Nada De Novo Sob o Sol do Sertão – Você está com aquela doença: o sonho!

Nos dias 02 e 03 de junho, o diretor e ator Alcântara Costa e o Coletivo Rei Leal levaram ao Teatro José de Alencar a peça inspirada no texto do dramaturgo João Denys Araújo Leite, premiado em diversas adaptações teatrais: o famoso Deus Danado (1993). Esta que faz parte da Trilogia do Seridó, junto com Flores D’América (2005) e A Pedra do Navio (1979).

No recorte de Alcântara Costa, o padrinho e afilhado travam uma relação de violência e afeto num sertão abandonado por (des)devaneios. Carregada de simbologia sertânica que se contrasta nas sombras da alma repleta de gritos do flagelo da seca e sorrisos na esperança de botijas. Nela, há um trecho curioso, porém típico, sobre a criação do mundo que ajuda a entender as sensações humanas no tablado.
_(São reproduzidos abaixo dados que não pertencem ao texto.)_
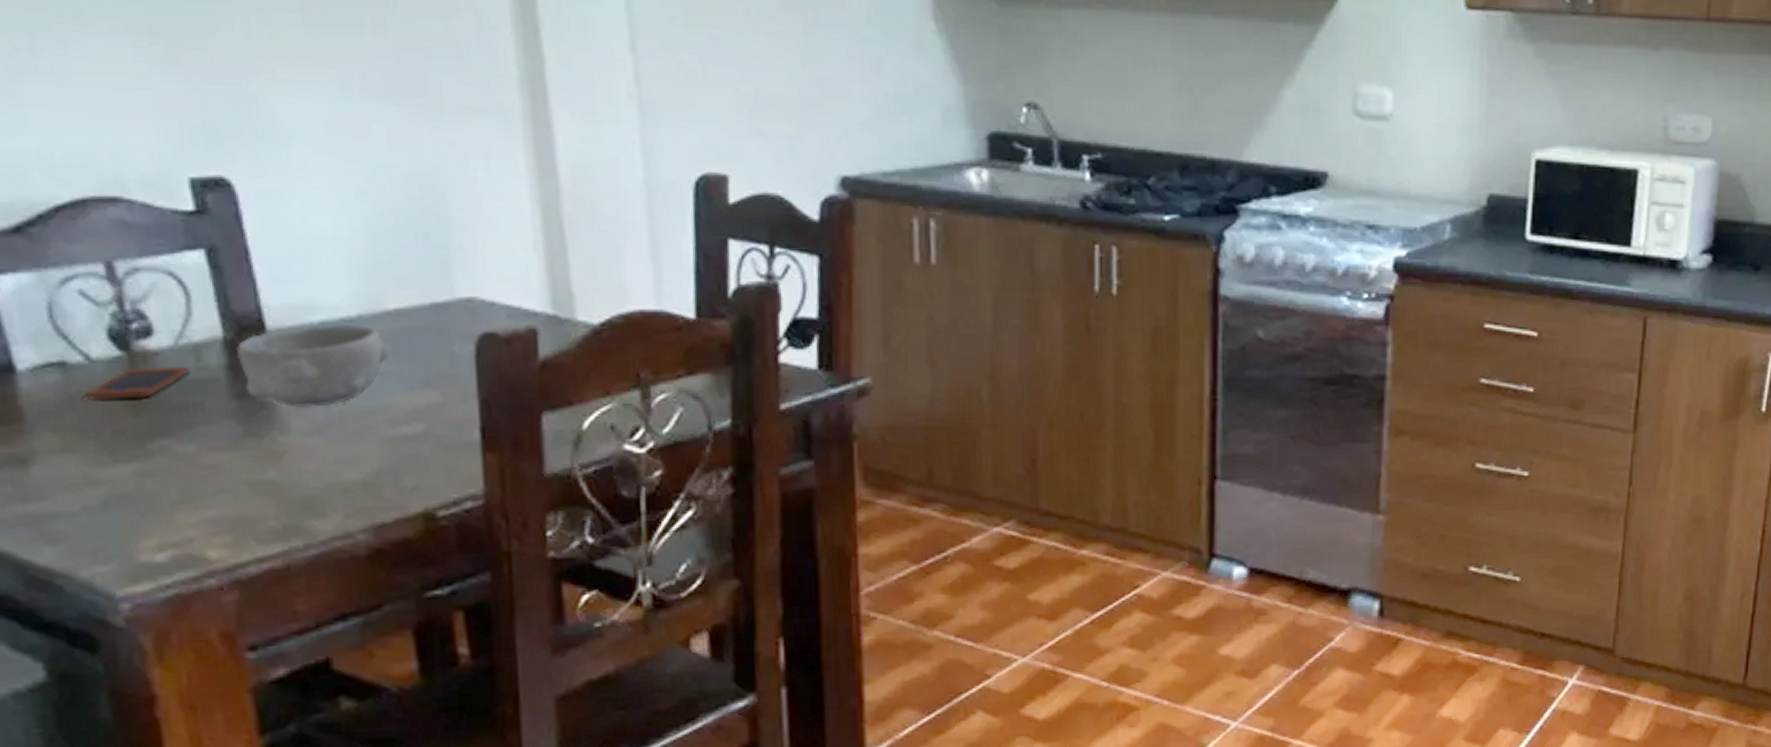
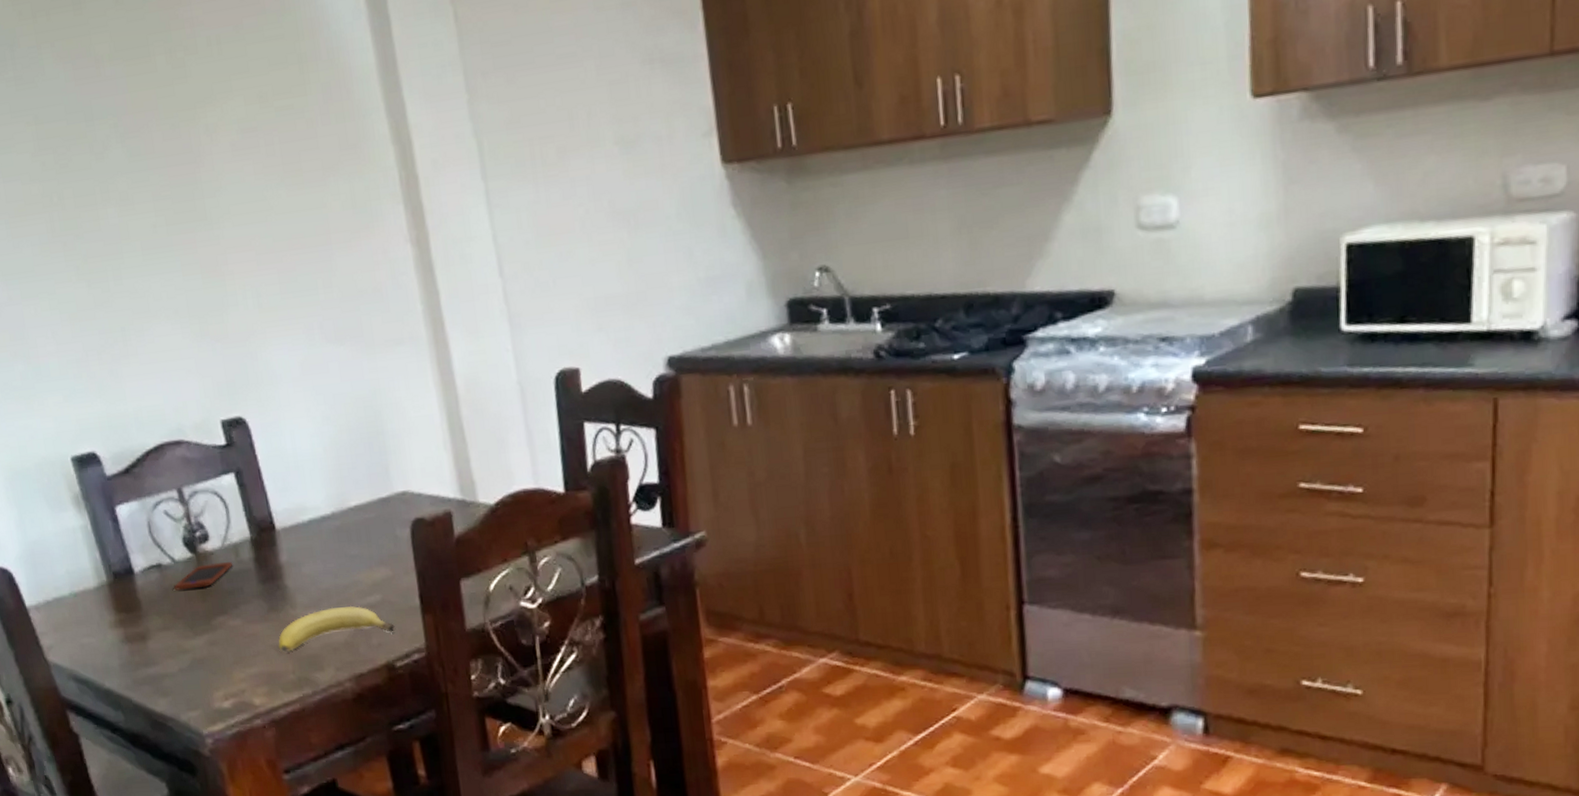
bowl: present [235,325,391,407] -> none [258,520,356,587]
fruit: none [255,435,441,492] -> present [278,605,395,653]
O padrinho conta para o rapaz a origem do mundo. Que antes de tudo não existia nada e até Deus antes de ser Deus era “invisível”. E foi ele quem criou a terra rachada de xique-xiques. Esse abandono demiurgo reflete universalmente nos elementos da peça, não só na desproteção da situação, mas na demissão do caráter que abre caminho para a violência frente à condição humana. Os picos de alegria são apagados pelo desleixo da melancolia, os prazeres selvagens desembestados sem as rédeas da empatia e a consciência desalienada da necessidade. Se esse Deus tudo criou, esse mesmo desamparou?

Essa orfandade tal qual o conceito grego Deus Uraniano, Aquele que cria e some. Que se faz luz, mas não participa e interage com sua criação. E quando retorna, é para engoli-lo. A próxima geração, liderada por Zeus, Poseidon e Hades, justifica o pecado humano porque homens foram feitos das cinzas dos Titãs e herdam assim o pecado original dos deicidas.
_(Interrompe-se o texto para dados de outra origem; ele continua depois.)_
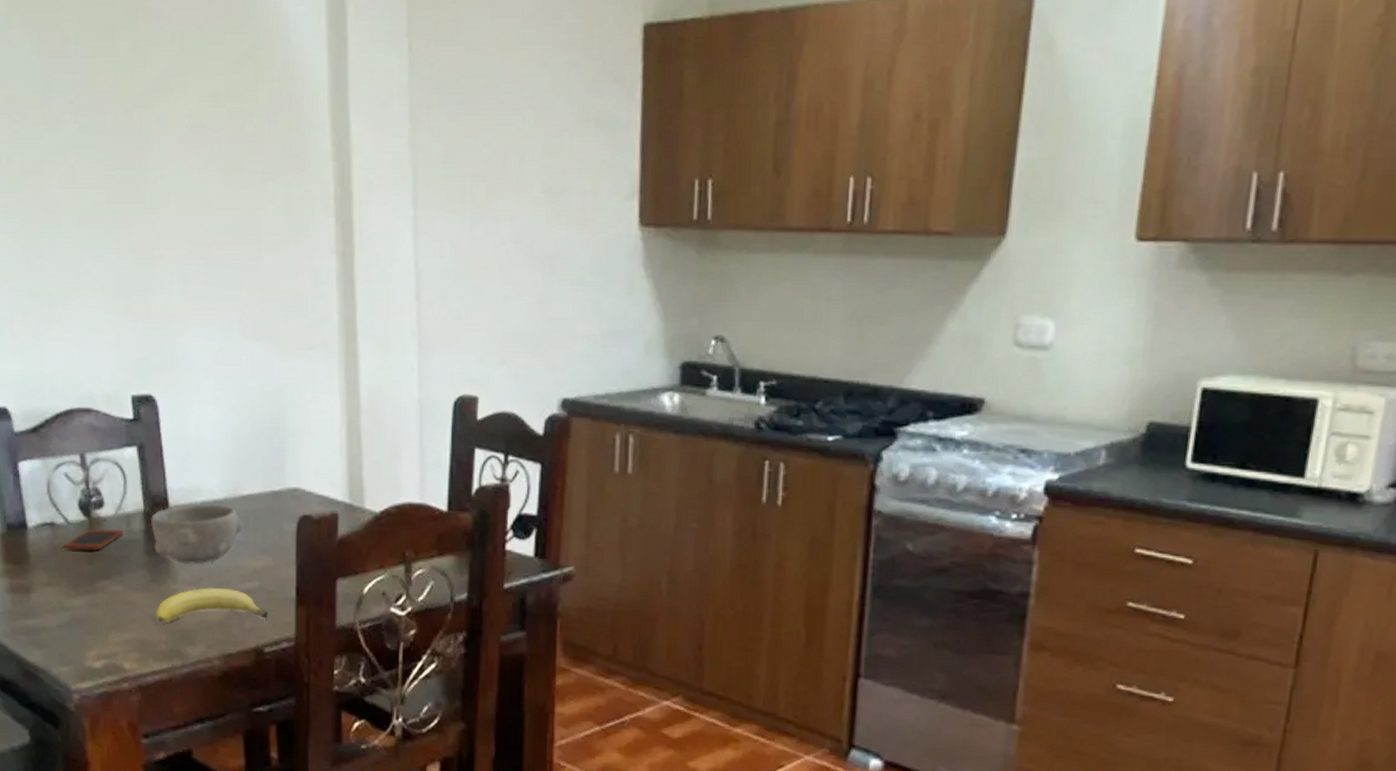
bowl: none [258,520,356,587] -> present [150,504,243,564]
Os babilônios já discutiam o pecado em semelhança. Acreditavam que os homens tinham o mesmo sangue do um Deus defeituoso Kingu. Um Deus danado e exilado, justificando a corrupção humana de nascença.

Algumas lendas africanas também atribuem o abandono de Deuses. O historiador George Minois através da Encyclopédie des Religions (Lenior & Tardan-Masquelier, 1645) conta que

“Um mito de Ruanda conta que, antigamente, um deus habitava próximo aos homens, numa grande cabana, mas que estes não tinham o direito de vê-lo. Assim, uma noite, a jovem que tinha o costume de lhe levar água e lenha, por curiosidade, se escondeu para ver o braço do deus pegar a cabaça cheia de água. Ela vê, mas o deus sabe de tudo e imediatamente anuncia que vai embora, levando consigo a felicidade. Então, “a morte fez sua entrada, e [com ela] outras misérias”.

(A Origem do Mal. São Paulo. 2021.)

Seja legitimada por herança ou necessidade, o historiador Frederico Pernambucano de Mello discorre sobre a violência na formação do Nordeste:

“Uma vez canalizada para a violência, a energia humana permanece gerando violência ainda por muito tempo, mesmo quando os inimigos naturais que foram responsáveis pelo seu surgimento já não existam. Quando isto ocorre, o que se dá é uma reorientação do sentido dessa violência em busca de rumo diverso e não seu amortecimento súbito. Quanto mais demorada tenha sido a fase cruenta de um processo de colonização, tanto mais duradoura se mostrará, via de regra, a permanência dos hábitos violentos, numa fase em que racionalmente já não mais se justificam.”

(Guerreiros do Sol. São Paulo. 2004)

Nada de Novo Sob o Sol do Sertão, tal aos moldes dos cordéis, coloca Adão nas luzes do Tribunal, onde o sertanejo pecador pode ser culpado por ser fruto do pecado original de seus semelhantes ou o translado dessa culpa retorna para domínios divinos na sua gênese fuga que somente voltam quando a Caetana chega ao final da vida de todos os homens.